Dans les grandes usines, comme les aciéries de Longwy, il n'y a pas de murs autour ou comme celles du Creusot, il y a beaucoup de portes : quand il y a les grandes grèves de 1899-1900, on a beaucoup de peine à défendre les portes de l'usine car il y en a trop. Les ouvriers ne sont pas encore organisés : les femmes apportent ainsi chaque midi le casse-croûte à leur mari, ils discutent ensemble et prennent leur temps. Les horaires de travail ne sont pas toujours impératifs : il y a des règlements d'atelier qui disent que les ouvriers peuvent partir quand ils ont fini leur travail. Beaucoup d'ouvriers sont encore, en même temps, des paysans qui ont leurs champs, leur bétail et qui, à la sortie de l'usine vont cultiver leur parcelle et s'occuper de leurs animaux. L'ouvrier est donc aussi travailleur manuel encore à cette époque. Ainsi, les mégissiers de Mazamet dans le Tarn, quand il n'y a pas assez de travail, prennent leur faux et se font embaucher comme journaliers par les paysans des alentours. Inversement, des paysans peuvent avoir une activité saisonnière dans une usine ou une mine. C'est le cas des paysans de Lozère qui, pendant l'hiver, se font embaucher dans les mines du côté de Saint- Étienne. Les verriers vont faire du bûcheronnage pendant que l'on répare les fours à verre. Il faut gagner sa vie : on n'est encore pas très loin du XIXe siècle dans la pluri-activité nécessaire pour vivre.

C'est la Première Guerre mondiale qui va mettre fin à ces « ouvriers-paysans » : dans les usines d'armement, en raison de la cadence de production, les ouvriers travaillent dix à douze heures par jour : il n'est plus question de manquer des demi-journées ou de fêter la « Saint Lundi » où l'on récupérait de l'ivrognerie du week-end : les taux d'absentéisme du lundi sont souvent très élevés avant 1914. Ce qui m'intéresse, c'est de montrer que la société de la Belle Époque était très différente de la nôtre, et pourtant c'est de celle-ci que l'on sort. La guerre de 14 va avoir un effet fondamental sur la société : c'est vraiment là que débute le monde moderne.

C'est à la Belle Époque que se mettent en place les premières grandes organisations politiques et syndicales pour les ouvriers. Pourtant, si l'on compare par rapport à l'Allemagne, les ouvriers français semblent moins bien lotis avant 1914.

____________

• TÂCHE A: Relevez mot pour mot, dans l'extrait sur les ouvriers de la Belle Époque, le passage qui s'ouvre sur les mots contenant "C'est la Première" et se referme sur "le monde moderne.".
• TÂCHE B: D'après l'extrait sur les ouvriers de la Belle Époque, quelle activité les verriers exercent-ils pendant la réparation des fours à verre ?
Appuyez-vous uniquement sur l'extrait pour répondre.

____________

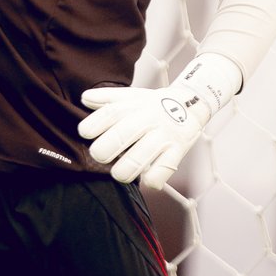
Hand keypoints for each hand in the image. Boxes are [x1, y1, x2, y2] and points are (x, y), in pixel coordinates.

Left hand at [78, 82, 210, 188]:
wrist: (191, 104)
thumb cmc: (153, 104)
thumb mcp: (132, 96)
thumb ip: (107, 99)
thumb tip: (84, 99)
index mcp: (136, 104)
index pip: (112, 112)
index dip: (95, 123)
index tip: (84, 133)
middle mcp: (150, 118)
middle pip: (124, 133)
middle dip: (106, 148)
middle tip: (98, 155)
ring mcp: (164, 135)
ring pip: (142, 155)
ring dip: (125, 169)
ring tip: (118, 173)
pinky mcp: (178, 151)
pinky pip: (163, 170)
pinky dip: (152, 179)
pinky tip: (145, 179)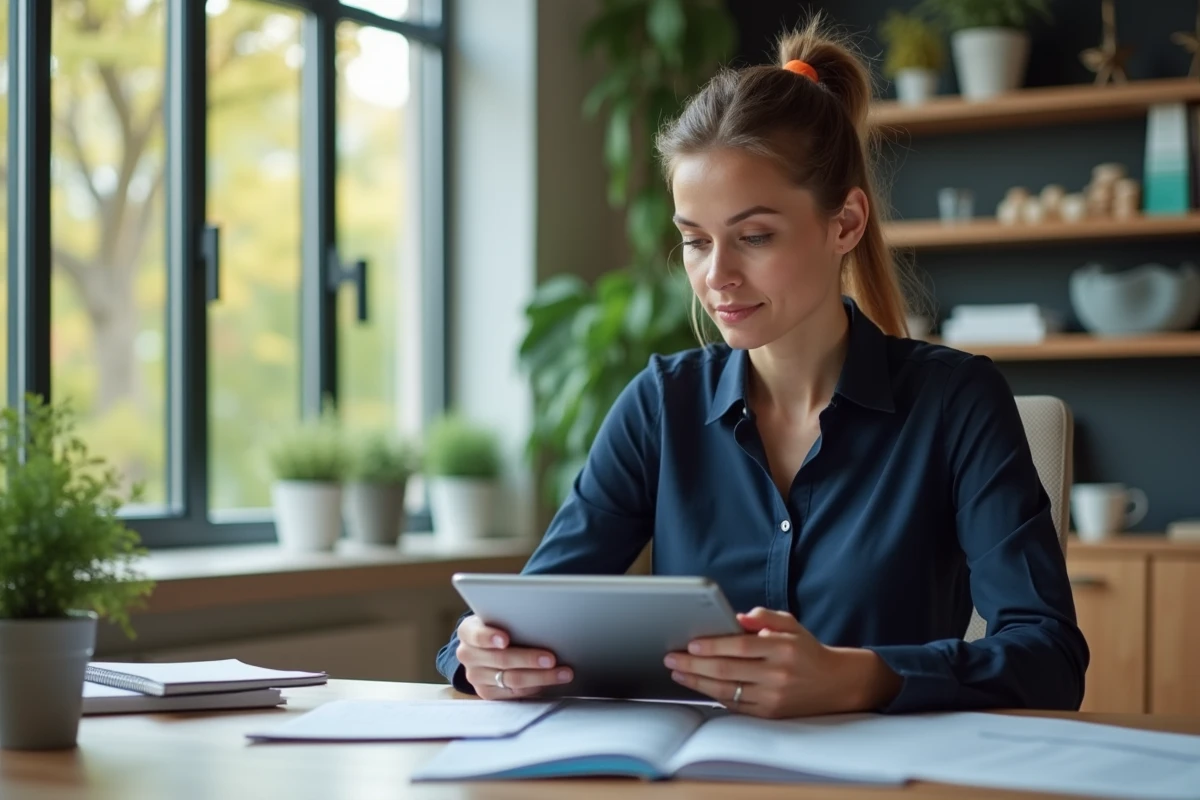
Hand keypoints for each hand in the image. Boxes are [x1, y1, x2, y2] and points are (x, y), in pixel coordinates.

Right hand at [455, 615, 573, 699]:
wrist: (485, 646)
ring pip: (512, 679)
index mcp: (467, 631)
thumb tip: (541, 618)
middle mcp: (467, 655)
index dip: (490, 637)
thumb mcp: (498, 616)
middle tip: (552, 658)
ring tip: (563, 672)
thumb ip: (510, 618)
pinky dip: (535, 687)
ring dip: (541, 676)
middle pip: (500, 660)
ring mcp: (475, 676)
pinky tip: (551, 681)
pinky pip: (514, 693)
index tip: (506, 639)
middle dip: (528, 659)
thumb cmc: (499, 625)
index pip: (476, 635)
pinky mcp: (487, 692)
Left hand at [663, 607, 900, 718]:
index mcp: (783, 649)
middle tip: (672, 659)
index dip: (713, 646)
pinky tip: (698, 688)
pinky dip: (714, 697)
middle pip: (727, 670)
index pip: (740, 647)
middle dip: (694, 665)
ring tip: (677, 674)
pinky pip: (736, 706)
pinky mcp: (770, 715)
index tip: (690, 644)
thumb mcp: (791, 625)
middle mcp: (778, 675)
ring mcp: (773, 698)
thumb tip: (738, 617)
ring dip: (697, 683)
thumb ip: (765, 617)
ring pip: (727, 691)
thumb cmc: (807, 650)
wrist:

____________

• RÉPONSE A:
C'est la Première Guerre mondiale qui va mettre fin à ces « ouvriers-paysans » : dans les usines d'armement, en raison de la cadence de production, les ouvriers travaillent dix à douze heures par jour : il n'est plus question de manquer des demi-journées ou de fêter la « Saint Lundi » où l'on récupérait de l'ivrognerie du week-end : les taux d'absentéisme du lundi sont souvent très élevés avant 1914. Ce qui m'intéresse, c'est de montrer que la société de la Belle Époque était très différente de la nôtre, et pourtant c'est de celle-ci que l'on sort. La guerre de 14 va avoir un effet fondamental sur la société : c'est vraiment là que débute le monde moderne.

• RÉPONSE B: Ils font du bûcheronnage.